Resiliensi agen atau aktor orang-orang atau organisasi sosial: individu,
rumah tangga,
organisasi komunitas,
organisasi pemerintahan
b. Resiliensi sistem yang mendukung komunitas manusia ekosistem,
infrastruktur, kelembagaan, dan pengetahuan
Dengan demikian, resiliensi dapat dipandang sebagai salah satu modal sosial yang berhubungan dengan pemanfaatan sumberdaya tumbuhan obat.
Terkait dengan resiliensi dan modal sosial, keberadaan tumbuhan obat bagi masyarakat di sekitar hutan sebagai jaminan alam natural
insurance , penyedia lapangan pekerjaan dan pendapatan tersedianya
cadangan dan kecukupan bahan baku farmasi alami, sumber pangan dan gizi bagi anak-anak di pedesaan perlu dilihat dalam kerangka tersebut Sill
et al . 2011. Natural insurance sebagai bagian dari konsep resiliensi,
terdapat dua jenis, yaitu pemanfaatan tumbuhan obat untuk menambah pendapatan keluarga ketika pendapatan dari sumber utama mengalami
penurunan.
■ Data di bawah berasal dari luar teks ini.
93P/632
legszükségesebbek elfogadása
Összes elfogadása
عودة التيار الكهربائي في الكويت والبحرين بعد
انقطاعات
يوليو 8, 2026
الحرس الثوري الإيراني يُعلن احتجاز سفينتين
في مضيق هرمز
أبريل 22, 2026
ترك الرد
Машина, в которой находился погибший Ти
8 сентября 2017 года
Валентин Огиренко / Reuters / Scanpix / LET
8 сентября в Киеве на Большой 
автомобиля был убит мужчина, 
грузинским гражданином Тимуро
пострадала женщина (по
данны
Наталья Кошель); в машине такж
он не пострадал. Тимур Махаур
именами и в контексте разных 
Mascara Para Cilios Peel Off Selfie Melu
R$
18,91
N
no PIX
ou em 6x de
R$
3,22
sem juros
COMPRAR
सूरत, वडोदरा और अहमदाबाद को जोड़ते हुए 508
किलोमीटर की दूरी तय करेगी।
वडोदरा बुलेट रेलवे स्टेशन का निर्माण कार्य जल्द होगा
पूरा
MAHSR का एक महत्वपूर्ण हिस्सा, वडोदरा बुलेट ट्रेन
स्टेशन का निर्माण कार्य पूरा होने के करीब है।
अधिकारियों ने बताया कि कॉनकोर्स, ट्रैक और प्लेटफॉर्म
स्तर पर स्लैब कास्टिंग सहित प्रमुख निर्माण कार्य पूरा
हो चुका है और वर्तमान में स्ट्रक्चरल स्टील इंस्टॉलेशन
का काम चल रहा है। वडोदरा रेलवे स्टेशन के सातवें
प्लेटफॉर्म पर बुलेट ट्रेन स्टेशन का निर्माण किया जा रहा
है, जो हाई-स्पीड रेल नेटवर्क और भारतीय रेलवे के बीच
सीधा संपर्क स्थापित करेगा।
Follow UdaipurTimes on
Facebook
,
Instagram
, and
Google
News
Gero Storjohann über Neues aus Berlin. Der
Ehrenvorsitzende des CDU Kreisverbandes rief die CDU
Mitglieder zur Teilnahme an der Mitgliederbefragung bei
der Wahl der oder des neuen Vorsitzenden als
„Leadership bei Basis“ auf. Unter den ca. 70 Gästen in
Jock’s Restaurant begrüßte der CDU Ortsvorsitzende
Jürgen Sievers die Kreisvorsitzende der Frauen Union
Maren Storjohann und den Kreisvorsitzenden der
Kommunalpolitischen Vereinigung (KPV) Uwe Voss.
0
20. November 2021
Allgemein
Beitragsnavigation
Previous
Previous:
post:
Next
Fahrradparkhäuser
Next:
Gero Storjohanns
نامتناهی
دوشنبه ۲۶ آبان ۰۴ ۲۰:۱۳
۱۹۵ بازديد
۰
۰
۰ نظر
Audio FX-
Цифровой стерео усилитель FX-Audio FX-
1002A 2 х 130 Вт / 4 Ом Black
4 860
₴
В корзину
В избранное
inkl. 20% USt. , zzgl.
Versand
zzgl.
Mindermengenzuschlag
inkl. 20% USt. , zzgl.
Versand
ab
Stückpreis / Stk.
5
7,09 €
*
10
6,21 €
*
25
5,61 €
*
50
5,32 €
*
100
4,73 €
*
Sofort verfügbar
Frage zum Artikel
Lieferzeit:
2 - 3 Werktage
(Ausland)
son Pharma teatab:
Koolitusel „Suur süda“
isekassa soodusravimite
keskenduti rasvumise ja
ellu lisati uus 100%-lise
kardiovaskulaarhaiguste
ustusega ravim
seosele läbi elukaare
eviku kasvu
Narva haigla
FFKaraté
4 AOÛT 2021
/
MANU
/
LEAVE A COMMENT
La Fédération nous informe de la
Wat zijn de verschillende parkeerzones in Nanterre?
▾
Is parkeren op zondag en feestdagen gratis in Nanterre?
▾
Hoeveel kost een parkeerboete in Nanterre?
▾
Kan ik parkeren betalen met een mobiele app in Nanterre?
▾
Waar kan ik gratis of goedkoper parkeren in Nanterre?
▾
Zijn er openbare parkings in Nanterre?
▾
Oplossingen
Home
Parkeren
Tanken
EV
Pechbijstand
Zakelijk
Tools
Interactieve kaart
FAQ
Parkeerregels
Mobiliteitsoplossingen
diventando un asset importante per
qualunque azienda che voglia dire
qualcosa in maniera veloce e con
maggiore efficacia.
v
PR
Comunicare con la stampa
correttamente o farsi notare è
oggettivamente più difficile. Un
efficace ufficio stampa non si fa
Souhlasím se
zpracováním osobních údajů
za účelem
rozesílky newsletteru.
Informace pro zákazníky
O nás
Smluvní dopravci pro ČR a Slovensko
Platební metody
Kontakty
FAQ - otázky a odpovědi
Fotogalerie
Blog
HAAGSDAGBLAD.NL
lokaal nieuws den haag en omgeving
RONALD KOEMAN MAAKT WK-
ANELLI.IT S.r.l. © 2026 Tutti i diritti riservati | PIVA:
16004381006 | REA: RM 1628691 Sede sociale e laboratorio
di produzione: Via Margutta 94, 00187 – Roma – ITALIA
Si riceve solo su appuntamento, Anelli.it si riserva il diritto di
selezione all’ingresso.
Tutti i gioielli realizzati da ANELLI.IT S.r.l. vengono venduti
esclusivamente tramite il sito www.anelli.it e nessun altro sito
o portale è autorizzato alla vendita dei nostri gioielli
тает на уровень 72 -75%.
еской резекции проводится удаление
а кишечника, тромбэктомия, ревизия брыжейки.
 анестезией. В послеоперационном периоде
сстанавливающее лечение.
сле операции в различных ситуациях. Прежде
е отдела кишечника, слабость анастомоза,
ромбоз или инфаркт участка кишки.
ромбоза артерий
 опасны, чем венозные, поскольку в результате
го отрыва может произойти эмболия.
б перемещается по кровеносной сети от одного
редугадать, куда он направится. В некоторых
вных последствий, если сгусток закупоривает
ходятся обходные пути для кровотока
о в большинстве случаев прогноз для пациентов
Pendapatan ini disebut sebagai jaring pengaman safety net bagi keluarga. Hal yang lain adalah batu tangga stepping stone yaitu
pendapatan yang digunakan oleh keluarga untuk memenuhi kebutuhan membayar pendidikan bagi anggota keluarga Schreckenberg et al. 2006;
Sill et al. 2011; Dzerefos et al. 2012. Dalam penelitian ini tumbuhan obat dapat dipakai untuk memenuhi kebutuhan tersebut.